Kelly Jones countered in her own testimony, “He is not a stable person… He says he wants to break Alec Baldwin’s neck. He wants J. Lo to get raped.”

“I’m concerned that he is engaged in felonious behavior, threatening a member of Congress… he broadcasts from home. The children are there, watching him broadcast.”

The case now depends on a jury’s ability to distinguish between the public and private Alex Jones, and whether the purported difference between the two personas might make a difference with regard to his parenting.

It’s overly generous to take Alex Jones or his attorney at their word, but to indulge them briefly, any reasonable consumer of media would have no valid reason to doubt that Jones believes what he preaches. Infowars purports to be a news-from-a-specific-deranged-viewpoint media company, and, in support of that role, has interviewed exactly one presidential candidate—the same one who later called Jones to thank him for his influence after he won the most recent election. Jones “reports” “facts” sold as absolute truth, even when there is no evidence to support them (more likely, there’s hard evidence disproving them)—most recently, Jones promoted the Pizzagate scandal which alleged that Hillary Clinton and John Podesta ran a child sex-trafficking ring in the basement of a pizza-and-ping pong restaurant in Washington DC. Jones later apologized for his role in spreading the conspiracy, which influenced numerous “concerned citizens” to call the pizza place with death threats; one North Carolina man traveled to DC to “self-investigate,” during which time he fired shots with an assault rifle inside the restaurant. The man was later arrested.

Jones has suggested that 9/11 was an inside job; he often makes commentary fueled exclusively by his “gut;” he’s paid Infowars viewers to wear t-shirts calling Bill Clinton a rapist; he is obsessed with the evils of birth control and the almost religiously redeeming power of male virility, leading to this spectacular spread on his website:

And, in addition to providing news for a large, increasingly politically-active chunk of the country, he’s also become an important influence on President Donald Trump, a man who is highly susceptible to flattery, reads very little, and carries the nuclear football.

His attorney’s request that a jury looks past Jones’s bombastic, paranoid persona—a persona that is having massive real world impact—and see him instead as a loving, attentive father, is one that a number of famously naughty men have attempted to employ in the past few months (and, surely, forever). Remember Hulk Hogan requested that his public wrestling character, one who boasted about his sexual exploits and the size of his penis, be viewed as a separate entity from Terry Bollea, private citizen—a major point in the argument was the revelation that Bollea’s penis was smaller than Hogan’s imaginary one. Similarly, during the election, Trump claimed that brutally sexist comments made about Carly Fiorina and others were made “as an entertainer,”—not as Trump the thoughtful man and potential world leader.

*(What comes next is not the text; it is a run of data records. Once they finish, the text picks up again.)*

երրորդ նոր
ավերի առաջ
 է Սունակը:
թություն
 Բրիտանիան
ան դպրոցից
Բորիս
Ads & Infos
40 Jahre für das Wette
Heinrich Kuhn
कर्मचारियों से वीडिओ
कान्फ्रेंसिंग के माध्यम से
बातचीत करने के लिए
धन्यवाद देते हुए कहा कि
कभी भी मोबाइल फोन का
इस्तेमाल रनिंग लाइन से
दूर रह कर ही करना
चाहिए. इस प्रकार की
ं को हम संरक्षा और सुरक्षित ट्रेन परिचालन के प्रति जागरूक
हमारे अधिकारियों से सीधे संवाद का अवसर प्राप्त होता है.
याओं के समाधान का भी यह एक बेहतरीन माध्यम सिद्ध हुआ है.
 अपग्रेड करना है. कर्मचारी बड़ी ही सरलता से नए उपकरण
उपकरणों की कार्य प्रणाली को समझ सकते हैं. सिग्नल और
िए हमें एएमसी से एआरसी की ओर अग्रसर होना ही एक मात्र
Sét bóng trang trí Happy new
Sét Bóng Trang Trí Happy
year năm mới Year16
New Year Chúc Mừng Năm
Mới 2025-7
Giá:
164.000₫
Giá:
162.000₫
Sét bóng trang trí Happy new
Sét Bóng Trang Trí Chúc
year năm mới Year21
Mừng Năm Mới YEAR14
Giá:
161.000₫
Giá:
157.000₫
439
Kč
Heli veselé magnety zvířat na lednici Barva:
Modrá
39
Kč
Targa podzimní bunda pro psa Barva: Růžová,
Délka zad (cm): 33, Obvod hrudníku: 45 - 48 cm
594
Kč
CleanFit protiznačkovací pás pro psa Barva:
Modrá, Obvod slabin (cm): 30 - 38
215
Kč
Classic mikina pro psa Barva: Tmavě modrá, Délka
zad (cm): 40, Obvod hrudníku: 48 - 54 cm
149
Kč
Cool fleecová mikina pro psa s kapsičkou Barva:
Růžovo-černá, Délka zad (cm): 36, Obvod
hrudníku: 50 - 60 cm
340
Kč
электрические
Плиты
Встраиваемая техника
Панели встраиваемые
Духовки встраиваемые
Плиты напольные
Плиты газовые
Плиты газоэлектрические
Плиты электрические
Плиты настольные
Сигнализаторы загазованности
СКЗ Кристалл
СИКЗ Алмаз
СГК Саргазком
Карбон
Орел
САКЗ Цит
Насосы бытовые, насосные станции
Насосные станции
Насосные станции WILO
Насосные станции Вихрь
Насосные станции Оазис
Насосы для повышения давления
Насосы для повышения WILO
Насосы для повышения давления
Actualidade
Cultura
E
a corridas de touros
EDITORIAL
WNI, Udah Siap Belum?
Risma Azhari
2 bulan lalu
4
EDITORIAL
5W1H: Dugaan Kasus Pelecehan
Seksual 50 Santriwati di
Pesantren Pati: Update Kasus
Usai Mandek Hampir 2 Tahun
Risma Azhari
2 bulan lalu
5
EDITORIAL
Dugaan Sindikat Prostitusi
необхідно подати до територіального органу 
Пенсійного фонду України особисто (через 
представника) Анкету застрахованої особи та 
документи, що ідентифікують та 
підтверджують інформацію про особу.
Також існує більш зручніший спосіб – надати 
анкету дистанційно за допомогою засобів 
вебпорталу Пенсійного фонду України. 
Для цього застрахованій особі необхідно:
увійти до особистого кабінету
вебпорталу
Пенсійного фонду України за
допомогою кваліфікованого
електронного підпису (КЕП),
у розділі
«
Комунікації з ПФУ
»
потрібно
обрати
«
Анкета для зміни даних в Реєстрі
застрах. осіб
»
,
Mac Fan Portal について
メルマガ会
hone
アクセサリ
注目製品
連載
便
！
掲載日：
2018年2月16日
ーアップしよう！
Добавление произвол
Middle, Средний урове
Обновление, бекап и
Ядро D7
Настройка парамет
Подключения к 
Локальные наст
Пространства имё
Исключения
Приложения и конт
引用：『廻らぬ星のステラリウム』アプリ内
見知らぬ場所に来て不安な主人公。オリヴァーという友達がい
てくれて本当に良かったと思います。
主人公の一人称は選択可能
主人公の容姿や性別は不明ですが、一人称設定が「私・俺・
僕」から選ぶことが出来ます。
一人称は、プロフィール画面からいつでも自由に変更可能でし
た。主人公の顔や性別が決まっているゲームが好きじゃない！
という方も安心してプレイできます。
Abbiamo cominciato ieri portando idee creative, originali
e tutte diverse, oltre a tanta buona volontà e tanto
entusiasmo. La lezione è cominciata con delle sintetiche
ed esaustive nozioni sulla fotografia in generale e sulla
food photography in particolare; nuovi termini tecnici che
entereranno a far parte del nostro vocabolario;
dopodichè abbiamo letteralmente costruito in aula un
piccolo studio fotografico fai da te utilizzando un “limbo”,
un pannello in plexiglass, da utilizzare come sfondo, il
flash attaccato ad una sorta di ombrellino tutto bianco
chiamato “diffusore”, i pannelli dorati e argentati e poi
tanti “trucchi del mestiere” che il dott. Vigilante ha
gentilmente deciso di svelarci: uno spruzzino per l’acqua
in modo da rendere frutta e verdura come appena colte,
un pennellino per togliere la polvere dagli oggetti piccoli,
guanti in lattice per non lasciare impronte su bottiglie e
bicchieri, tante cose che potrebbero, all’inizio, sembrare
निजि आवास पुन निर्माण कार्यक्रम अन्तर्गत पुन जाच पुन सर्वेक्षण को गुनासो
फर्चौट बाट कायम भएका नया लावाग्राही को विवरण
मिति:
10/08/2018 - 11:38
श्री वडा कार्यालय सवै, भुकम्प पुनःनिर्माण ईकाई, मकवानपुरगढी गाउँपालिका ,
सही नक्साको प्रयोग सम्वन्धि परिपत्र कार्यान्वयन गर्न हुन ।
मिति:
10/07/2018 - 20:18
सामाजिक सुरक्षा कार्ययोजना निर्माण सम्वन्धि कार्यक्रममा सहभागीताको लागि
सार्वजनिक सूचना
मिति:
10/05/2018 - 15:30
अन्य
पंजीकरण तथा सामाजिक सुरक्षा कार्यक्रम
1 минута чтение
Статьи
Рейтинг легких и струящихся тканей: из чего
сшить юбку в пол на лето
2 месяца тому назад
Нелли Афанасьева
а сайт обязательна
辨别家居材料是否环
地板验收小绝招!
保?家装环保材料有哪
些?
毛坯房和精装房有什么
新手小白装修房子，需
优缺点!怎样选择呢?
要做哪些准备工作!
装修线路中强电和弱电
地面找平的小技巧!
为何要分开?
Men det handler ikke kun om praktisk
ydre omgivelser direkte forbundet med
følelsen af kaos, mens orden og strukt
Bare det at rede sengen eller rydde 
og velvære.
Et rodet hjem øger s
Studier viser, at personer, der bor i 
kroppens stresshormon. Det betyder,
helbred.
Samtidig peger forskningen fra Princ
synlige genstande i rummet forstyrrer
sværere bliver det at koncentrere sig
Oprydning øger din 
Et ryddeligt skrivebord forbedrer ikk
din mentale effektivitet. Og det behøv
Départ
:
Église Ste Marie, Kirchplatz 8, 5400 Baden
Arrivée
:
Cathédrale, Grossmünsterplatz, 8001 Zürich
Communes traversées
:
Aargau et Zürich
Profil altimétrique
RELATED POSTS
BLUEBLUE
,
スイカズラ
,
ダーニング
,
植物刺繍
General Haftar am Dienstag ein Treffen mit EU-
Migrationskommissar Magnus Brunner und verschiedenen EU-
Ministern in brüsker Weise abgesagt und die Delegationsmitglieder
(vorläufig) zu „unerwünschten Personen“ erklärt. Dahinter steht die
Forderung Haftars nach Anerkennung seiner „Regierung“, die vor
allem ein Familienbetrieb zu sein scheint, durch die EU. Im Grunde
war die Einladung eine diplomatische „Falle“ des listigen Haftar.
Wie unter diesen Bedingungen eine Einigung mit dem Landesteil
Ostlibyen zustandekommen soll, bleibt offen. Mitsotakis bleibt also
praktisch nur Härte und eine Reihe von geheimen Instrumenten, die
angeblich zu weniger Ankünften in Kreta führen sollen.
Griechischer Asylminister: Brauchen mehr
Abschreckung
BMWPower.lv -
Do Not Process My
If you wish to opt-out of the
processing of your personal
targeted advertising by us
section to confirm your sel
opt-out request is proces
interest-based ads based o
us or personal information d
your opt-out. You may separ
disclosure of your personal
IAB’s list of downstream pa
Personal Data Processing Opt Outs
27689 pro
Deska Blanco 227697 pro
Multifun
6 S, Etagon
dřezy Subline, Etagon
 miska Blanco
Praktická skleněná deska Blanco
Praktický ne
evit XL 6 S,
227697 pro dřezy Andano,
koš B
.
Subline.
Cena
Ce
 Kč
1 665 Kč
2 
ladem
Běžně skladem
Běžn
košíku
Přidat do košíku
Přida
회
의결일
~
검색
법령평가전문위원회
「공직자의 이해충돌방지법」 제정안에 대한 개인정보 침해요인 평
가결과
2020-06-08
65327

“It all goes hand-in-hand. And much of the—many of the statements—and, if you notice, I’m leading with women,” he said to Fox News in 2015. “Many of those comments are made as an entertainer, because I did The Apprentice. It was one of the top shows on television. I decided not to do it again because I wanted to run for president. But some comments are made as an entertainer. And, as everybody said, as an entertainer [it] is a much different ballgame.”

On the flip side, how many times have we been asked to separate a man’s art from his personal life? Mel Gibson, Woody Allen, and Roman Polanski, among scores of others, have all been granted the luxury of having their work separated from their flawed manhood, and any attempts at reconciling the two produce only a series of tired shrugs and a change in topic of conversation.

An asshole by any other name (Alex Jones, say, or Donald Trump), would suck just as hard. At what point can we stop with the dialectical backflips?